* What the task asks:
The reply should hold only the lines below beginning at the one with "right hip: (414, 330)" and ending at the one with "neck: (286, 184)", copied exactly, with every picture left out.

* Provided data:
-- Opening Marker --

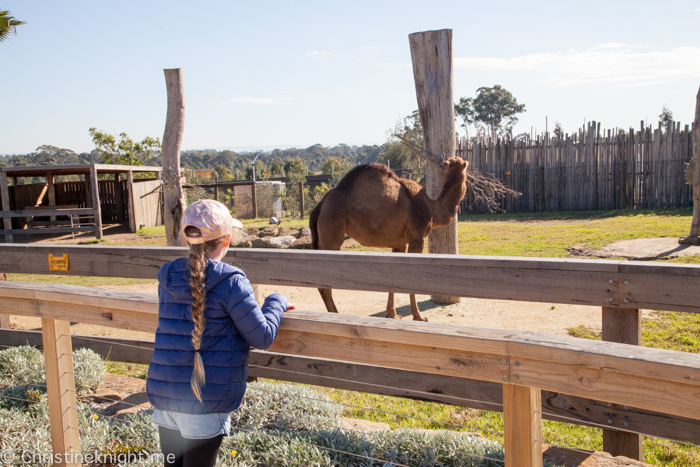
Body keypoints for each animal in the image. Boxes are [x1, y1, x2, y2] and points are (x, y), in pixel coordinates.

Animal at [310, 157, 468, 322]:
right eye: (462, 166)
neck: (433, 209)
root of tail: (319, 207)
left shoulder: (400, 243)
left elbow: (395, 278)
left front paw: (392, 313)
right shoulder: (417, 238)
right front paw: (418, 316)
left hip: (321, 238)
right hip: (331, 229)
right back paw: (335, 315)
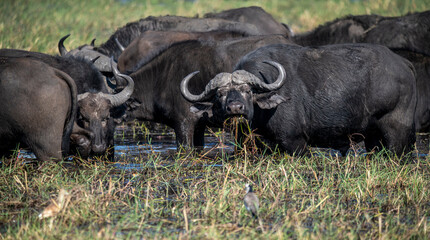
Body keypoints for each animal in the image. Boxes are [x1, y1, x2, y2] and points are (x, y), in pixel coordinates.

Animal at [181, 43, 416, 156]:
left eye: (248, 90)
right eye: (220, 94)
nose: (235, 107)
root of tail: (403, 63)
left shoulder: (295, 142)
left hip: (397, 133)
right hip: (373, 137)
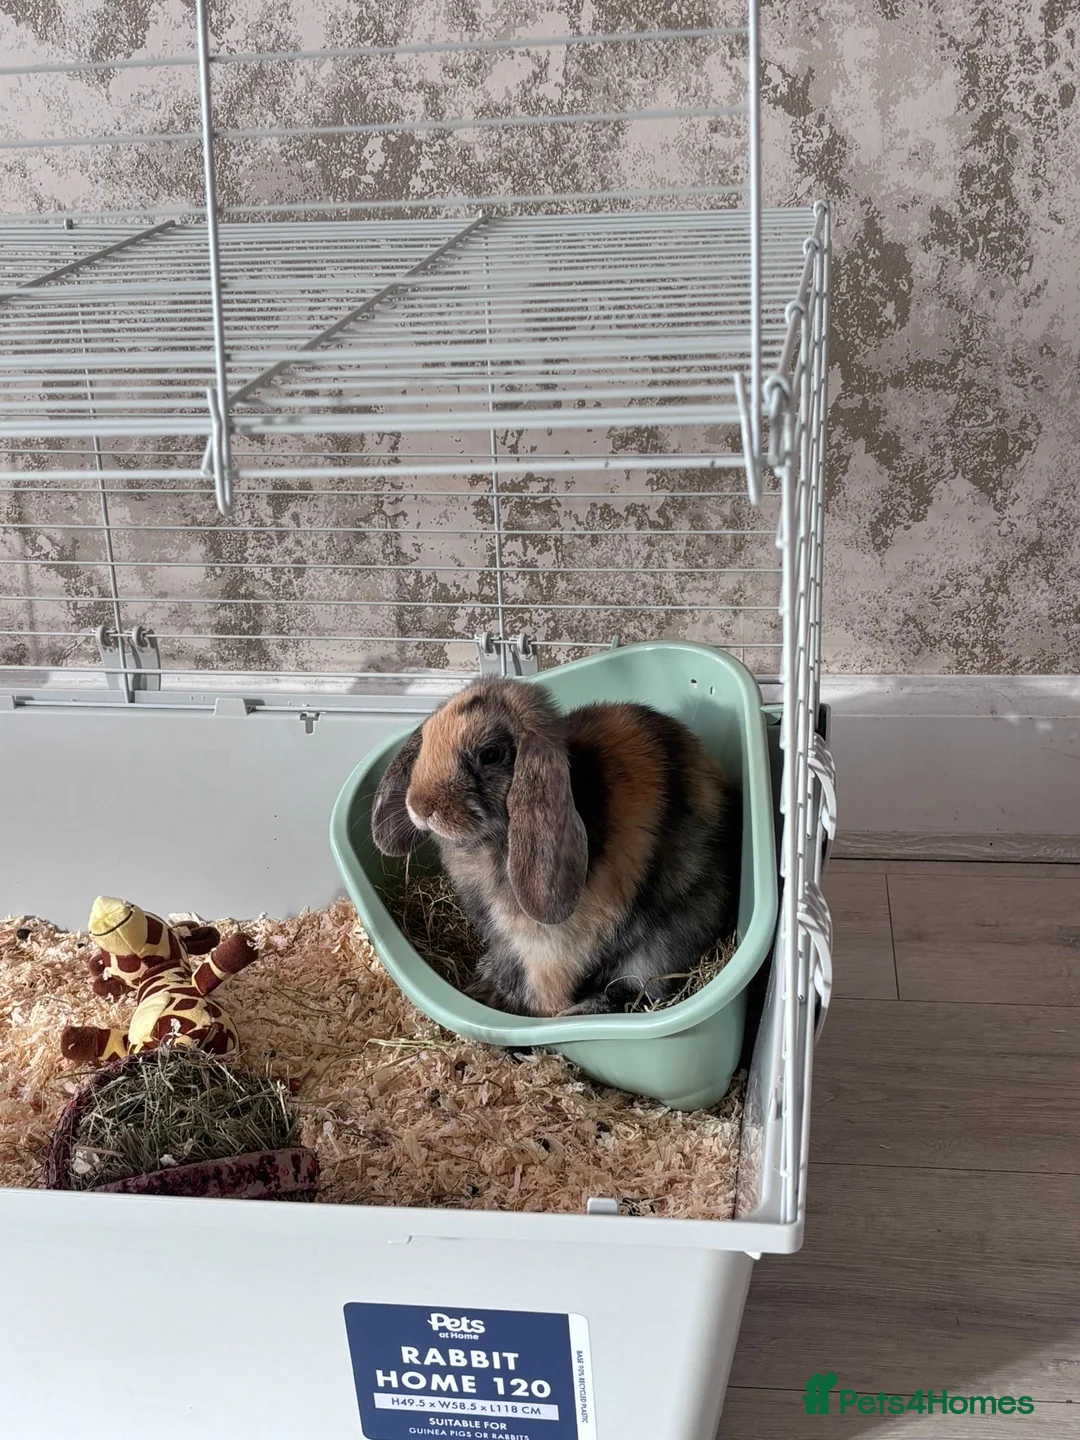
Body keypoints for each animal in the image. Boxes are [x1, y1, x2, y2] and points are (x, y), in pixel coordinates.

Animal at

-- Closing Marker --
-- Opening Marker --

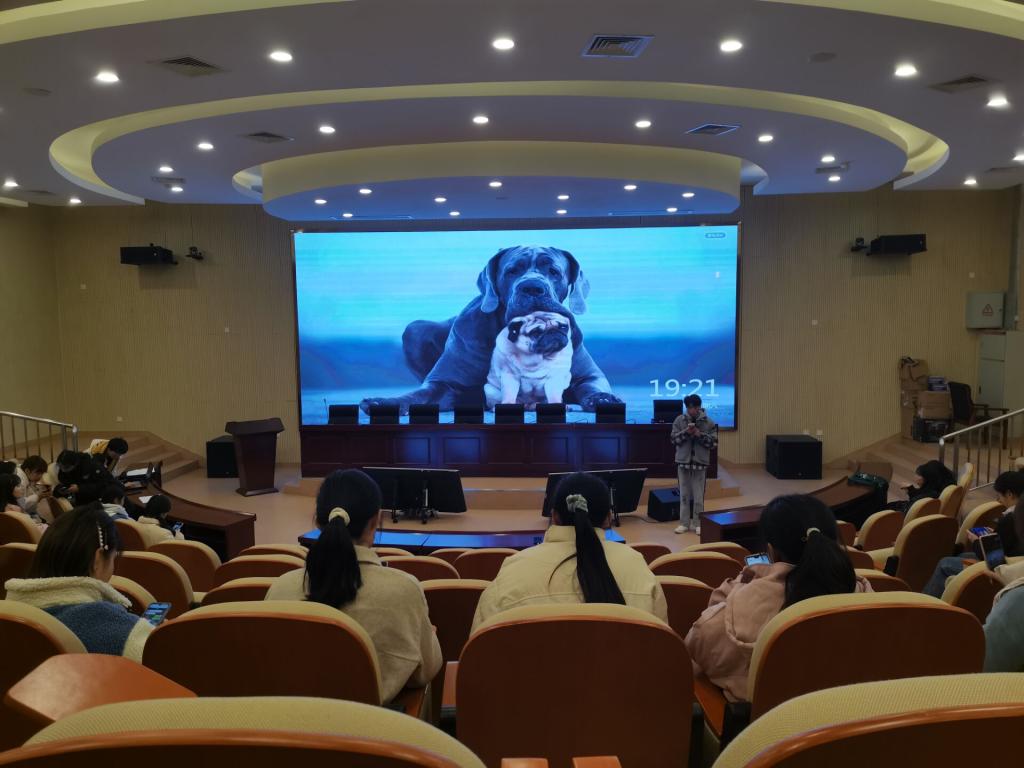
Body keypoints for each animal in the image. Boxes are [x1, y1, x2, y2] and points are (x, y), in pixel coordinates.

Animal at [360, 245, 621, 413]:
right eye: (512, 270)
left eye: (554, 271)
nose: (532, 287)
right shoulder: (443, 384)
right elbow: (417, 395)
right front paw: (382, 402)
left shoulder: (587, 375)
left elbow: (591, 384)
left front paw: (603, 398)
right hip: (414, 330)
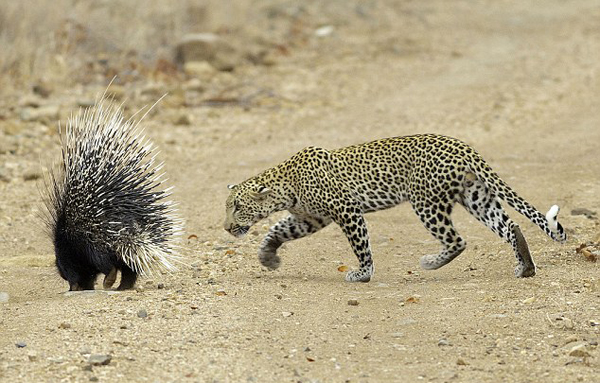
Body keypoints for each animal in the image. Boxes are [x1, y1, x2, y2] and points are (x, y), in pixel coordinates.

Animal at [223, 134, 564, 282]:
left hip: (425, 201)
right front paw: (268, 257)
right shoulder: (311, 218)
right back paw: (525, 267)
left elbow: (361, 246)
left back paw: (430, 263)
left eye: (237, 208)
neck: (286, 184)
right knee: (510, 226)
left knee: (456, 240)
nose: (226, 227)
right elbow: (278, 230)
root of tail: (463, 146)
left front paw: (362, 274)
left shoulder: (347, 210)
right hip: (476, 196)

-- Closing Marker --
-- Opening Marker --

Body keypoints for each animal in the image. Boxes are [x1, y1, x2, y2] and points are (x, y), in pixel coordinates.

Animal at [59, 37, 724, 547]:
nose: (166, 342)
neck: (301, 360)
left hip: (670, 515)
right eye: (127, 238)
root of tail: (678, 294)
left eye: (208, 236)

-- Closing Marker --

* Solution for this problem:
right hip: (414, 330)
Body keypoints for each animal in the image. Boxes are [x1, y1, x2, y2] and points are (x, y), in pixel coordinates.

Animal at [223, 134, 564, 282]:
left hip: (425, 201)
right front paw: (268, 257)
right shoulder: (311, 218)
right back paw: (525, 267)
left elbow: (361, 246)
left back paw: (430, 263)
left eye: (237, 208)
neck: (286, 184)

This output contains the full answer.